Why the “BBEG” Might Need to Win This Case
The money-grabbing tendencies of large corporations is no secret. Entities such as Apple often go for the largest slice of the pie and make it very difficult for third party developers to negotiate or turn down their offer. 30% is a significant cut from revenue, and while some are criticizing Epic for trying to bypass giving Apple any cut, there are many who are backing the game developer due to what is claimed to be the “unfairness” of the iOS App Store contract. Apple has in the past year created a “small business” program where their cut is 12% instead of the standard 30%. In the light of the suit, Microsoft has also come forward with plans to cut their percentage across the board from 30% to 12%.
So why would it be a bad thing if Apple loses? The answer is centralization. Apple takes security very seriously and you can control all of the payment settings for iOS apps through the iOS App Store.
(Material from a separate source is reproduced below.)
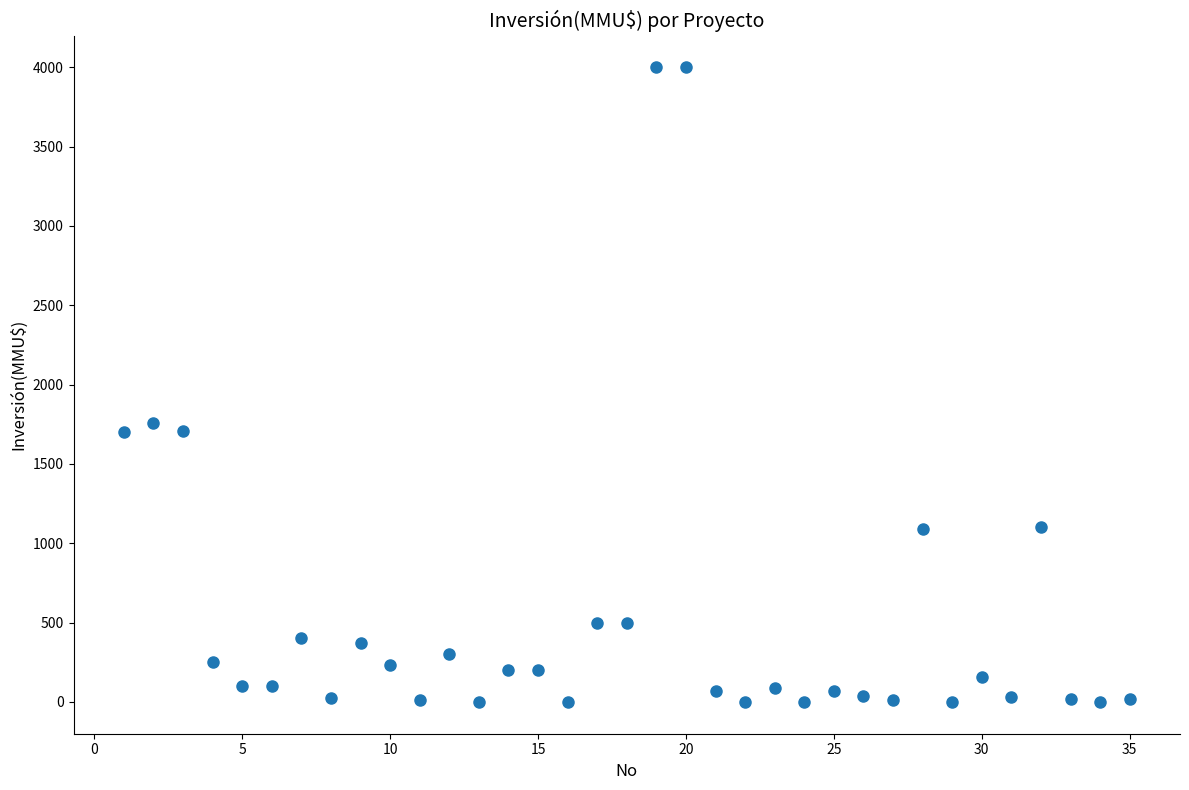

What Y value in the scatter plot is closest to 2000?

1760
If Epic Games wins this suit, it could open the door for third party apps to bypass Apple’s payment system altogether. This means that a parent would have to go into these third party platforms and turn on parental settings in each one. Not only that, but it would give attackers multiple points of entry to gain access to personal financial information as well as log in credentials.
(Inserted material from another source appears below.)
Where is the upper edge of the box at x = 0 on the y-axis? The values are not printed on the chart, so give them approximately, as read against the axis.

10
SEE ALSO What is a Mobile Wallet?
How Can Apple Turn Things Around?
It seems that the obvious answer is to either drop their take percentage or make changes to their policies with third party developers. Software and game development is not only a difficult job when it comes to product development, but the customer support as well as technical support necessary to keep apps functioning safely as well as improving on those apps is a taxing and expensive. Not all third party companies are as big or successful as Epic Games, and Apple’s 30% “tax” on their revenue is draining on those that are not in the big leagues just yet. This is a complicated case and it will be interesting to see things unfold in the coming weeks.